## Extract provided
Doris Berman was an 18-year-old singer-songwriter
known as Isabel Domin living in Salzburg, Austria in 1969. Her brother
told her the infamous story of Mühl’s performance that
day in the lecture hall. “In German there is a saying, ‘Pissing
and shitting is also an art.’ For me it was the first time
I truly understood what modern art was all about,” she said.
Her producers had tight control over her image as the girl-next-door.
But Doris began to chage and soon afterwards, she abandoned her
pop career, departed for America and became a punk rocker. Settling
in Palo Alto in 1979 with her husband, Russell Berman, she invented
a new persona, Doris “Boris” Berman, fronted a noise-art
band and enrolled in photography classes at San Francisco City College.
Her photo teacher had a reputation for shooting people from the
hip, literally holding his camera by his side and clicking the shutter
randomly. That cavalier approach offended Doris’s understanding
of what the relationship between photographer and subject matter
should be. Why not let people take their own portraits she thought?
So one evening at an art gallery she set up a camera on a tripod
with a cable release and invited people to squeeze the black rubber
ball and take their self-portraits. She called her event a “fotoaktion”
in the spirit of the original Viennese Aktionist art movement.
Doris and I became friends in 1980 while
I was a student at Stanford University where her husband lectured
on Nietzsche wearing black leather pants and an intimidating look
able to reduce coeds to tears. His class inspired me to publish
an art magazine so I placed an ad in the personals looking for contributors,
and by coincidence, Doris answered it. Over the phone we agreed
to meet in a nearby café. When I asked her how I would know
her, she said in her clipped Austrian accent, “I’ll
be wearing puss print and smoking a cigraette, darling…”
My spirit quaked. When a tall woman with big orange hair walked
through the door wearing a hot pink leopard skin mini-skirt, fishnets,
go-go boots and a black leather jacket I just about fell over. It
was friendship at first sight.
One day Doris invited me to a fotoaktion
event as her assistant, to manage her props and make sure everything
ran smoothly. I assisted at several fotoaktions and the people who
participated ranged from members of the San Francisco gay underground
to the inhabitants of a bombed out Bronx neighborhood. Years later
after moving to San Diego, I told a friend about Doris’s fotoaktions
and how fun they were. He suggested we do one for our house party.
After some hesitation I decided to continue the practice of fotoaktion
as homage to Doris and those early groundbreaking events. Since
then I’ve staged 10 different fotoaktions in San Diego in
bedrooms, garages, art galleries and museums.
Fotoaktion is rock and roll. It’s
appeal lies in the levels of risk and caution involved when crossing
the boundary between spectator and performer. Fotoaktion participants
also use props to turn the experience into theater. I provide masks
so they can hide and give cover to a side of their personalities
they might otherwise not feel comfortable with in public. A fotoaktion
is a trap that you willfully fall into. You have to give yourself
to it. Fotoaktion is part improv comedy and part psychotherapy.

## Jobs
**1)** In the account of Doris Berman's fotoaktions, how many different fotoaktions does the writer say they have staged in San Diego?
**2)** Write a continuation of the account of Doris Berman's fotoaktions, picking up right after its final sentence.

## Supplied data
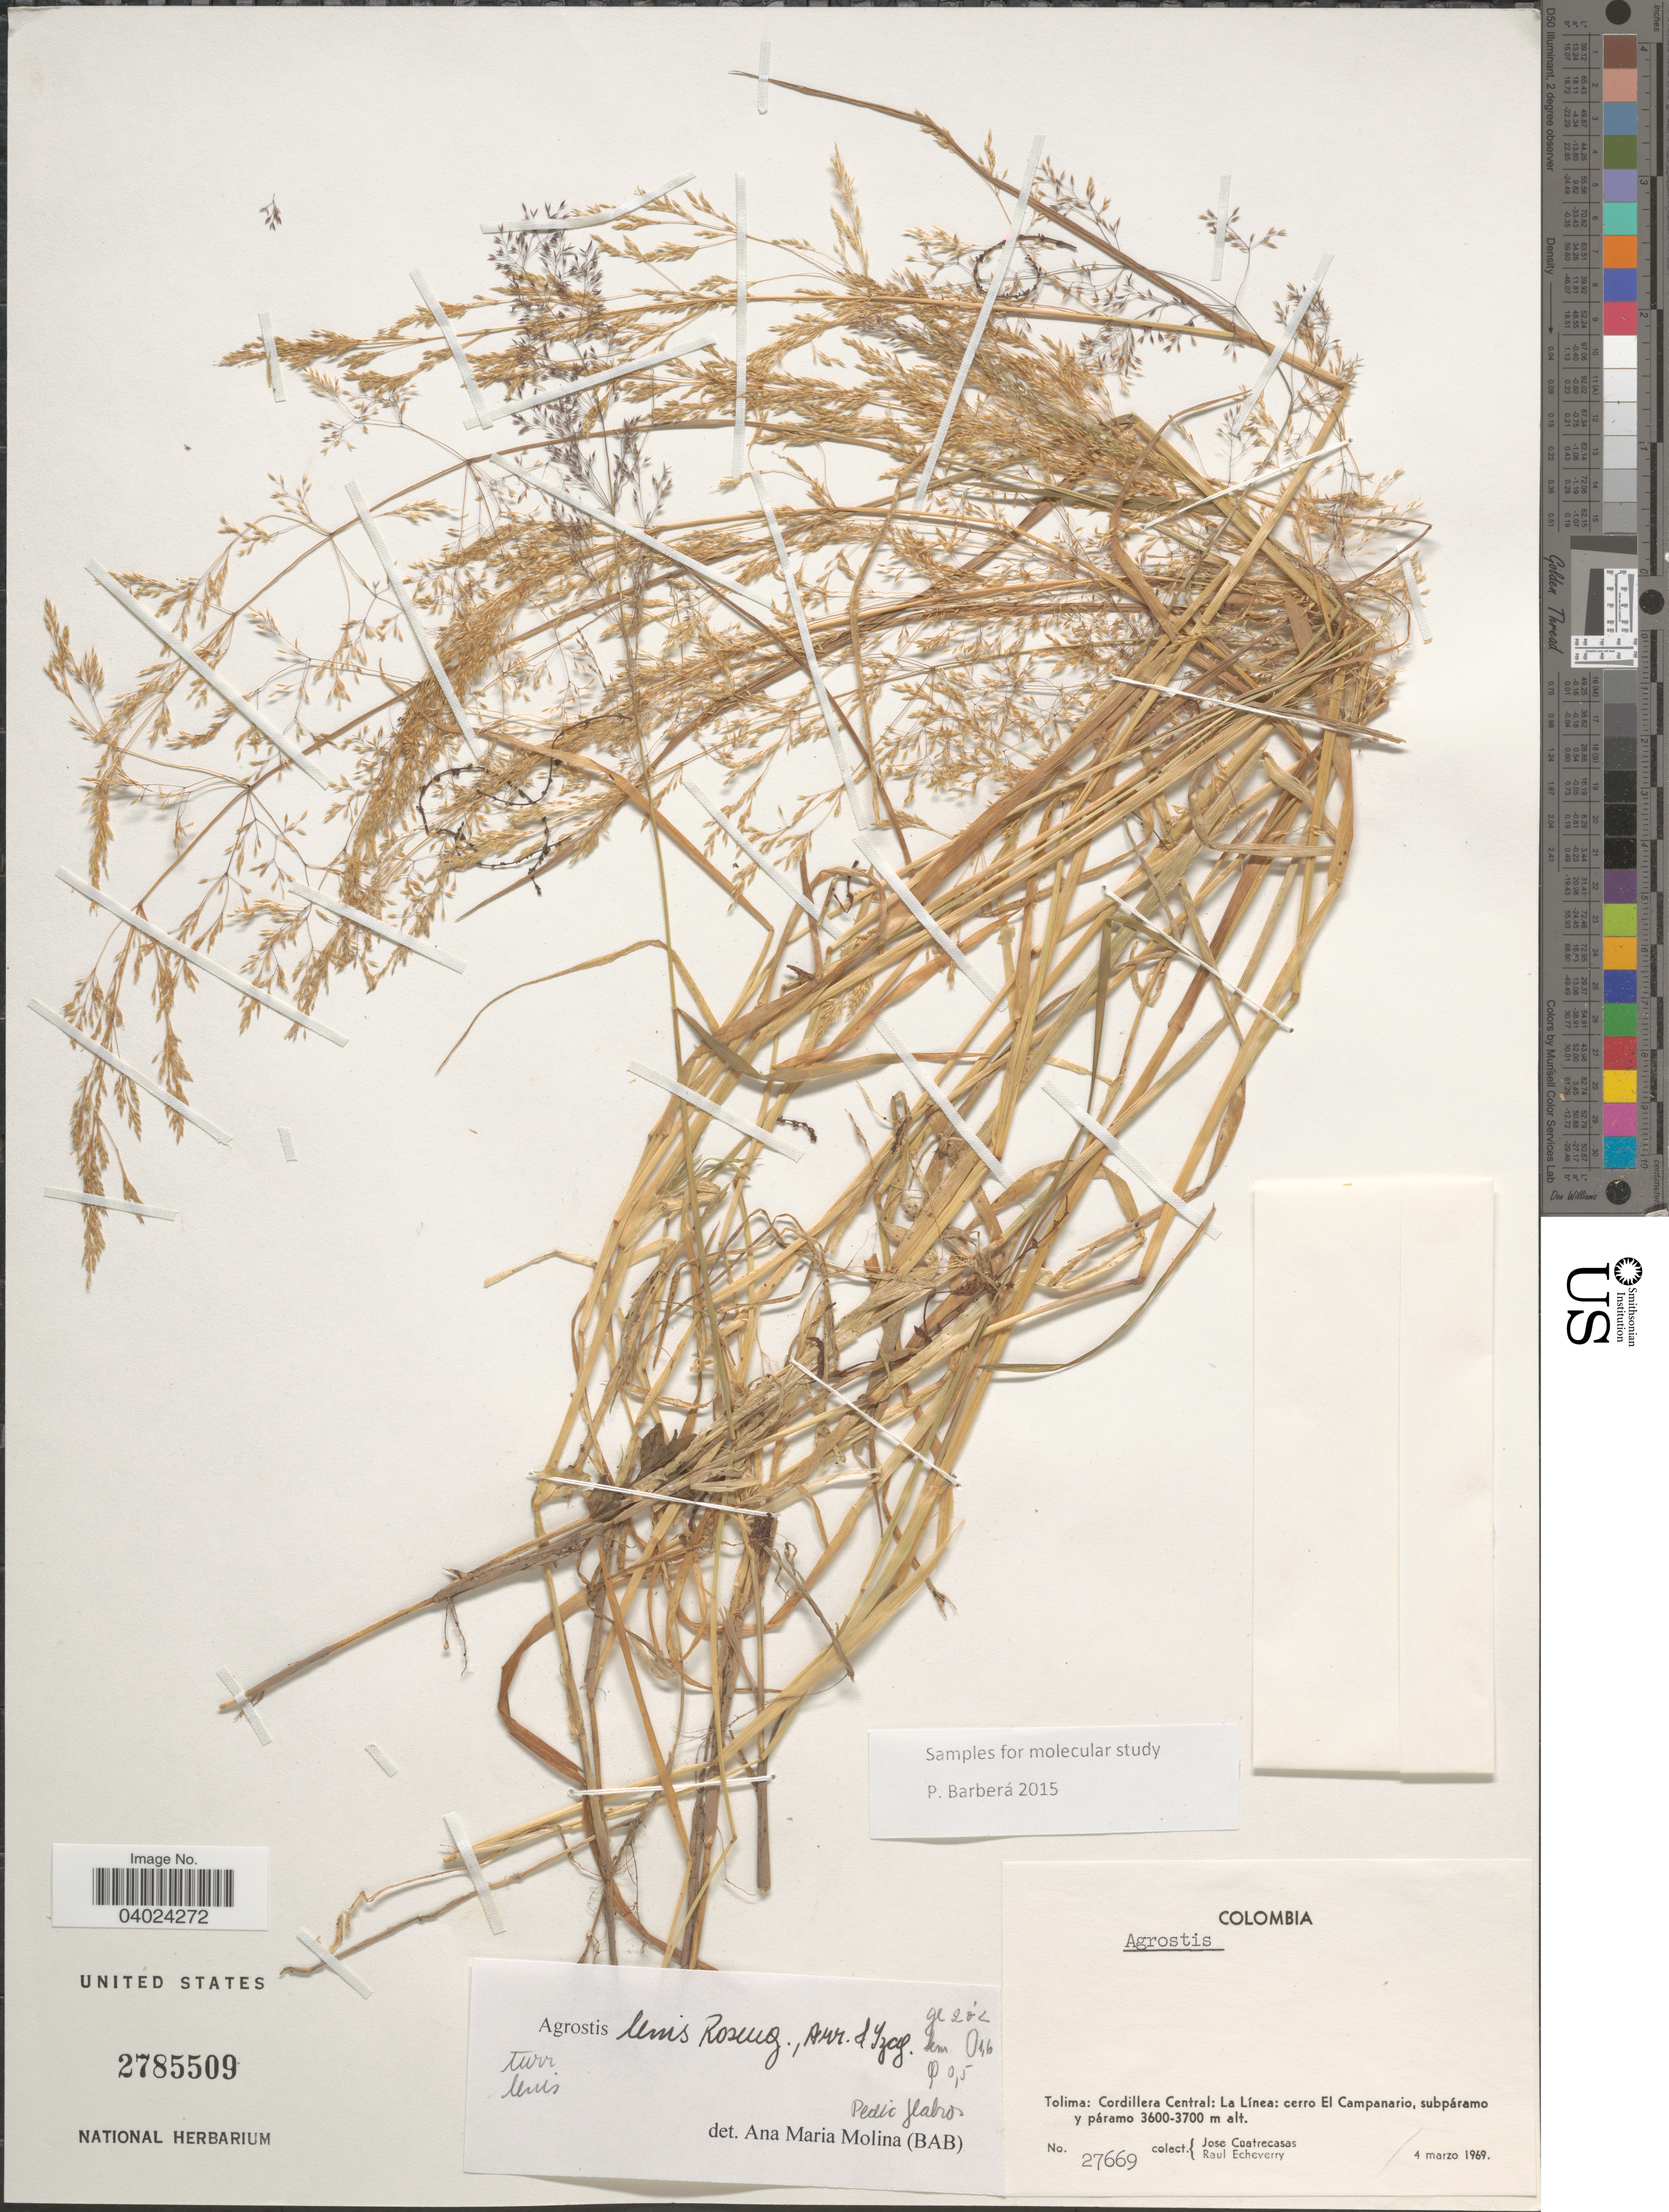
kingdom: Plantae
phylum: Tracheophyta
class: Liliopsida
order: Poales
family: Poaceae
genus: Agrostis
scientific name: Agrostis lenis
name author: Roseng.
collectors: J. Cuatrecasas & R. Echeverry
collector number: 27669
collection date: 1969-03-04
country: Colombia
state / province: Tolima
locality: Cordillera Central: La Línea: cerro El Campanario, subpáramo y páramo.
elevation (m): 3600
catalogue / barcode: US 2785509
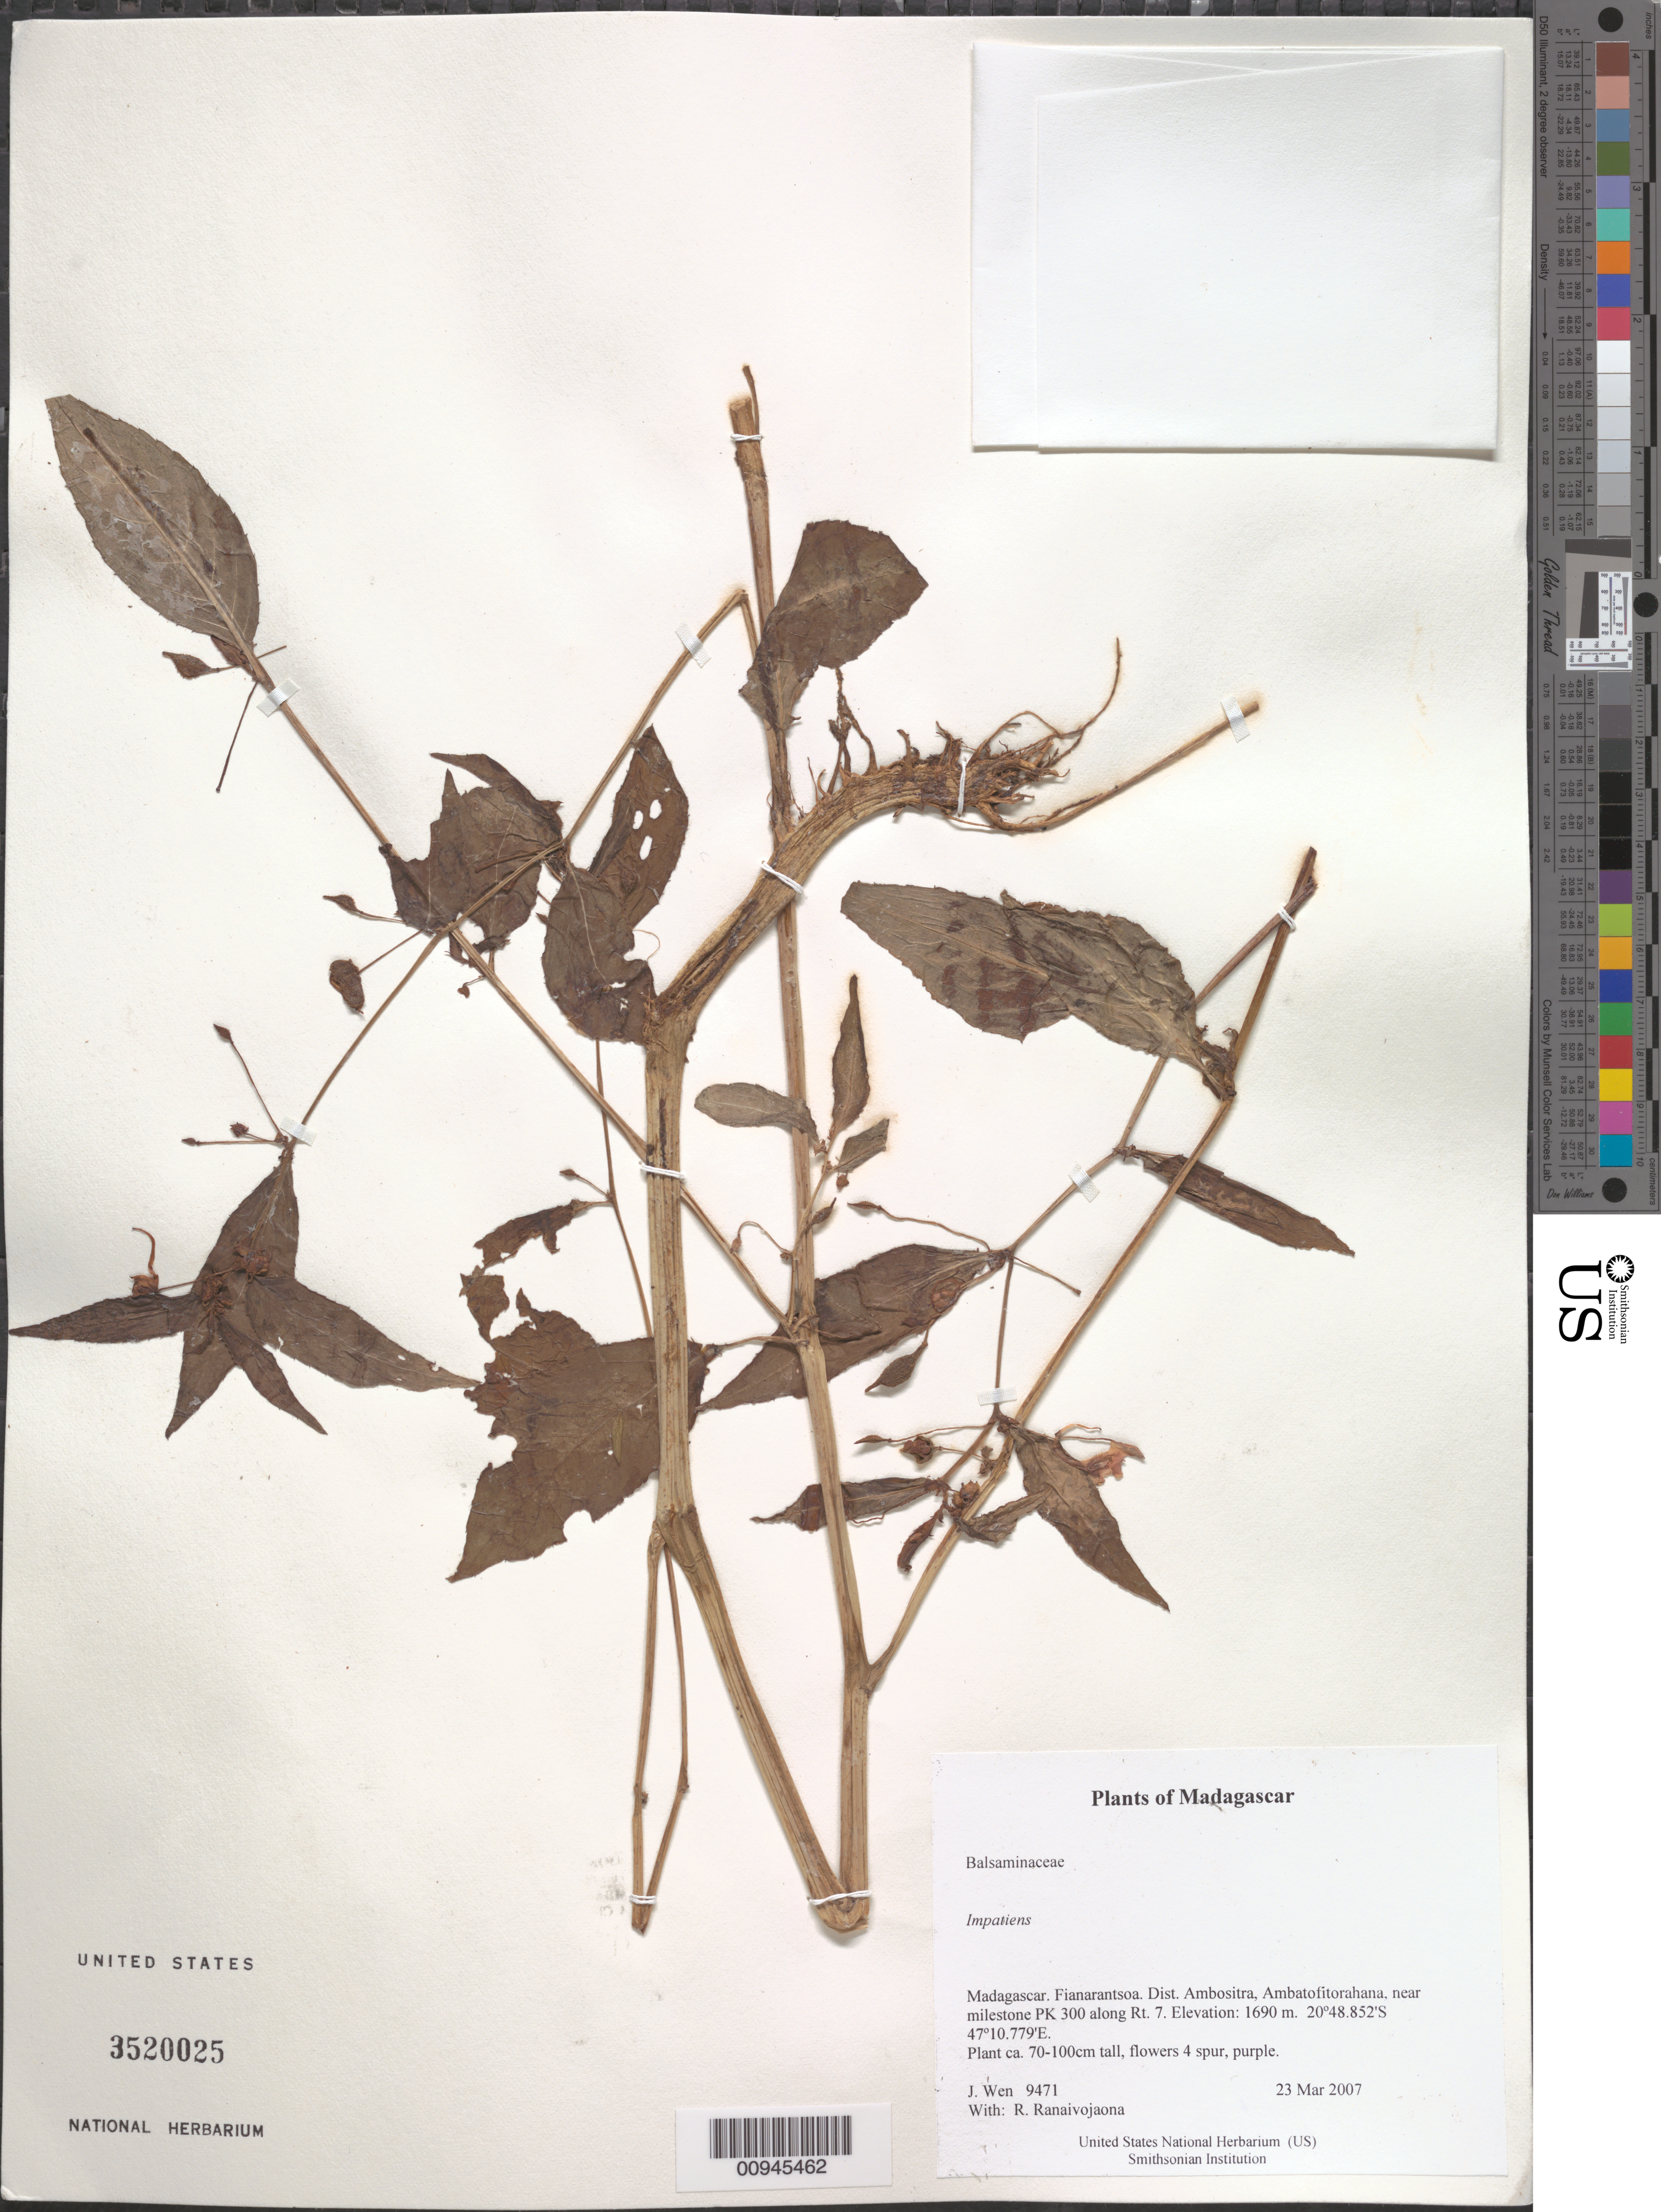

## Exercise answers
**1)** 10

**2)**
Within its logic, symbols of power may come tumbling down, secret
truths may be revealed and lunar beauty may surface and grow.
Each fotoaktion has it’s own unique
timing. A fotoaktion typically starts out slow but once it catches
fire it can burn hot very quickly. Like a bubble economy at its
peak, no one can wait to buy in. Is there no such a thing as order
at a fotoaktion then? That’s good question. There may come
a moment during a fotoaktion when the sum of the crowd’s collective
border-crossings, existential transformations and risk unawareness
reaches critical mass. Then the audience can sense an immediate
shift in the magnetic fields of creative possibility. Time, space
and motion become realigned into an orderly, unified field, like
a painting, and a greater truth is revealed. The event itself becomes
an organic feedback loop as image follows upon image, produced by
living, breathing human enigma machines.
For me that moment came half way through
the evening at a fotoaktion I recently staged in downtown San Diego
for MCASD Live!When two young dudes dressed in hip-hop gear put
on Fidel Castro and George Bush masks, things got weird. Moving
through a series of images, they aped a satirical showdown between
good and evil with hyperbolic, self-aggrandizing moves straight
out of the hip-hop playbook. It was like watching someone tag the
Museum wall with a living political cartoon. Afterwards you could
tell the level of risk and caution had changed for everyone and
the following performances became edgier and more pointed. The moment
was pure Aktionism; spontaneous, political, funny, revolutionary
and self-aware. At that moment I felt both the spirits of Otto Mühl
and Doris “Boris” Berman moving in the house. They were
there to deliver a postcard. “To San Diego from Vienna, with
love.”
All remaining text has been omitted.